INPUT:
Content starts

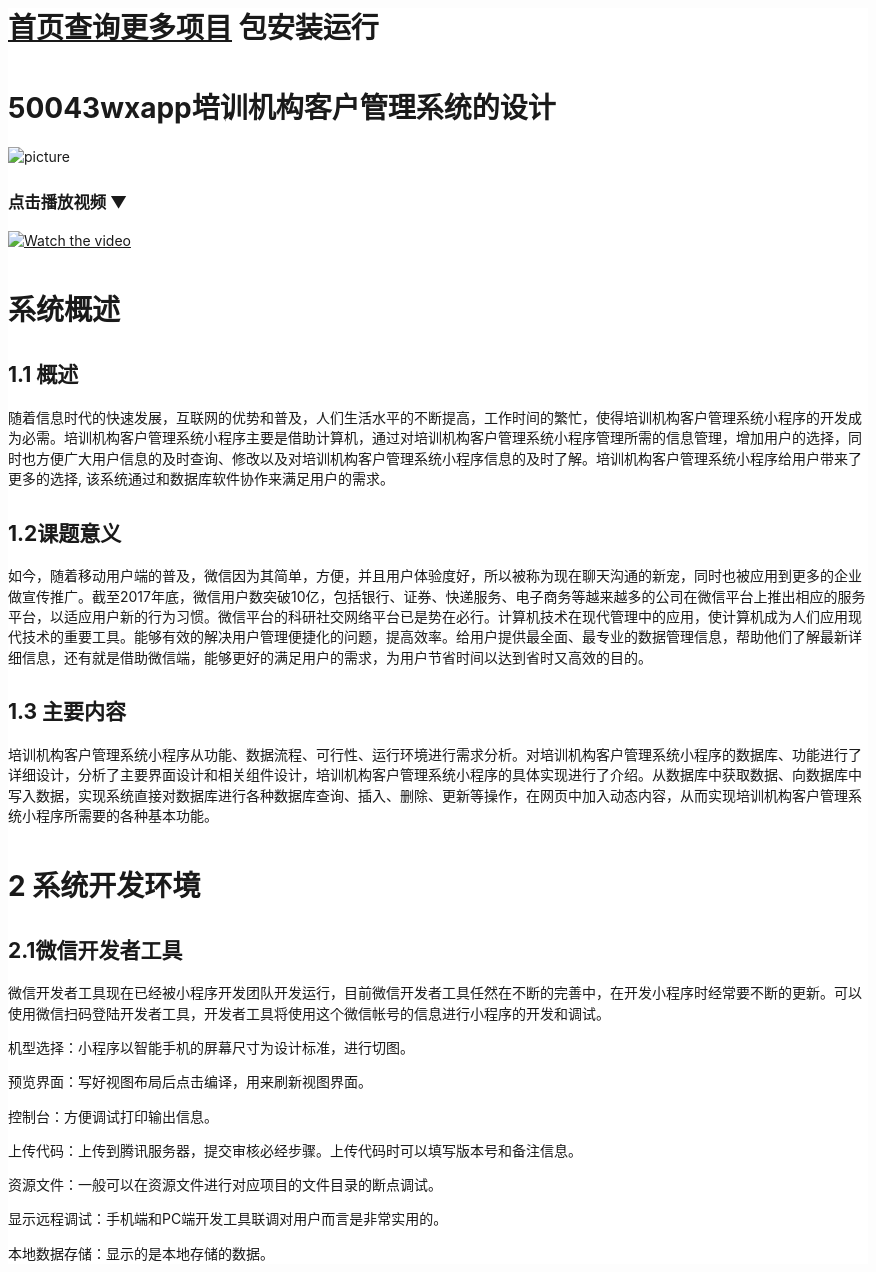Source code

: # [首页查询更多项目](https://github.com/GraduationProject-weixin) 包安装运行


# 50043wxapp培训机构客户管理系统的设计

![picture](https://raw.githubusercontent.com/GraduationProject-springboot/.github/main/img/wx.png)

### 点击播放视频 ▼
[![Watch the video](https://i.sstatic.net/Vp2cE.png)](https://www.bilibili.com/video/BV1BPtKekEv3?p=47)


# 系统概述
## 1.1 概述
随着信息时代的快速发展，互联网的优势和普及，人们生活水平的不断提高，工作时间的繁忙，使得培训机构客户管理系统小程序的开发成为必需。培训机构客户管理系统小程序主要是借助计算机，通过对培训机构客户管理系统小程序管理所需的信息管理，增加用户的选择，同时也方便广大用户信息的及时查询、修改以及对培训机构客户管理系统小程序信息的及时了解。培训机构客户管理系统小程序给用户带来了更多的选择, 该系统通过和数据库软件协作来满足用户的需求。
## 1.2课题意义
如今，随着移动用户端的普及，微信因为其简单，方便，并且用户体验度好，所以被称为现在聊天沟通的新宠，同时也被应用到更多的企业做宣传推广。截至2017年底，微信用户数突破10亿，包括银行、证券、快递服务、电子商务等越来越多的公司在微信平台上推出相应的服务平台，以适应用户新的行为习惯。微信平台的科研社交网络平台已是势在必行。计算机技术在现代管理中的应用，使计算机成为人们应用现代技术的重要工具。能够有效的解决用户管理便捷化的问题，提高效率。给用户提供最全面、最专业的数据管理信息，帮助他们了解最新详细信息，还有就是借助微信端，能够更好的满足用户的需求，为用户节省时间以达到省时又高效的目的。
## 1.3 主要内容
培训机构客户管理系统小程序从功能、数据流程、可行性、运行环境进行需求分析。对培训机构客户管理系统小程序的数据库、功能进行了详细设计，分析了主要界面设计和相关组件设计，培训机构客户管理系统小程序的具体实现进行了介绍。从数据库中获取数据、向数据库中写入数据，实现系统直接对数据库进行各种数据库查询、插入、删除、更新等操作，在网页中加入动态内容，从而实现培训机构客户管理系统小程序所需要的各种基本功能。


# 2 系统开发环境
## 2.1微信开发者工具
微信开发者工具现在已经被小程序开发团队开发运行，目前微信开发者工具任然在不断的完善中，在开发小程序时经常要不断的更新。可以使用微信扫码登陆开发者工具，开发者工具将使用这个微信帐号的信息进行小程序的开发和调试。

机型选择：小程序以智能手机的屏幕尺寸为设计标准，进行切图。

预览界面：写好视图布局后点击编译，用来刷新视图界面。

控制台：方便调试打印输出信息。

上传代码：上传到腾讯服务器，提交审核必经步骤。上传代码时可以填写版本号和备注信息。

资源文件：一般可以在资源文件进行对应项目的文件目录的断点调试。

显示远程调试：手机端和PC端开发工具联调对用户而言是非常实用的。

本地数据存储：显示的是本地存储的数据。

Content ends

WHAT IS NEEDED: Please render the records, from the line holding "### 点击播放视频 ▼" through the end of the records, inclusive, as a Markdown table with two columns, Number and Content. Leave out blank lines.

REPLY TO THE EXERCISE:
| Number | Content |
|---|---|
| 1 | ### 点击播放视频 ▼ |
| 2 | [![Watch the video](https://i.sstatic.net/Vp2cE.png)](https://www.bilibili.com/video/BV1BPtKekEv3?p=47) |
| 3 | # 系统概述 |
| 4 | ## 1.1 概述 |
| 5 | 随着信息时代的快速发展，互联网的优势和普及，人们生活水平的不断提高，工作时间的繁忙，使得培训机构客户管理系统小程序的开发成为必需。培训机构客户管理系统小程序主要是借助计算机，通过对培训机构客户管理系统小程序管理所需的信息管理，增加用户的选择，同时也方便广大用户信息的及时查询、修改以及对培训机构客户管理系统小程序信息的及时了解。培训机构客户管理系统小程序给用户带来了更多的选择, 该系统通过和数据库软件协作来满足用户的需求。 |
| 6 | ## 1.2课题意义 |
| 7 | 如今，随着移动用户端的普及，微信因为其简单，方便，并且用户体验度好，所以被称为现在聊天沟通的新宠，同时也被应用到更多的企业做宣传推广。截至2017年底，微信用户数突破10亿，包括银行、证券、快递服务、电子商务等越来越多的公司在微信平台上推出相应的服务平台，以适应用户新的行为习惯。微信平台的科研社交网络平台已是势在必行。计算机技术在现代管理中的应用，使计算机成为人们应用现代技术的重要工具。能够有效的解决用户管理便捷化的问题，提高效率。给用户提供最全面、最专业的数据管理信息，帮助他们了解最新详细信息，还有就是借助微信端，能够更好的满足用户的需求，为用户节省时间以达到省时又高效的目的。 |
| 8 | ## 1.3 主要内容 |
| 9 | 培训机构客户管理系统小程序从功能、数据流程、可行性、运行环境进行需求分析。对培训机构客户管理系统小程序的数据库、功能进行了详细设计，分析了主要界面设计和相关组件设计，培训机构客户管理系统小程序的具体实现进行了介绍。从数据库中获取数据、向数据库中写入数据，实现系统直接对数据库进行各种数据库查询、插入、删除、更新等操作，在网页中加入动态内容，从而实现培训机构客户管理系统小程序所需要的各种基本功能。 |
| 10 | # 2 系统开发环境 |
| 11 | ## 2.1微信开发者工具 |
| 12 | 微信开发者工具现在已经被小程序开发团队开发运行，目前微信开发者工具任然在不断的完善中，在开发小程序时经常要不断的更新。可以使用微信扫码登陆开发者工具，开发者工具将使用这个微信帐号的信息进行小程序的开发和调试。 |
| 13 | 机型选择：小程序以智能手机的屏幕尺寸为设计标准，进行切图。 |
| 14 | 预览界面：写好视图布局后点击编译，用来刷新视图界面。 |
| 15 | 控制台：方便调试打印输出信息。 |
| 16 | 上传代码：上传到腾讯服务器，提交审核必经步骤。上传代码时可以填写版本号和备注信息。 |
| 17 | 资源文件：一般可以在资源文件进行对应项目的文件目录的断点调试。 |
| 18 | 显示远程调试：手机端和PC端开发工具联调对用户而言是非常实用的。 |
| 19 | 本地数据存储：显示的是本地存储的数据。 |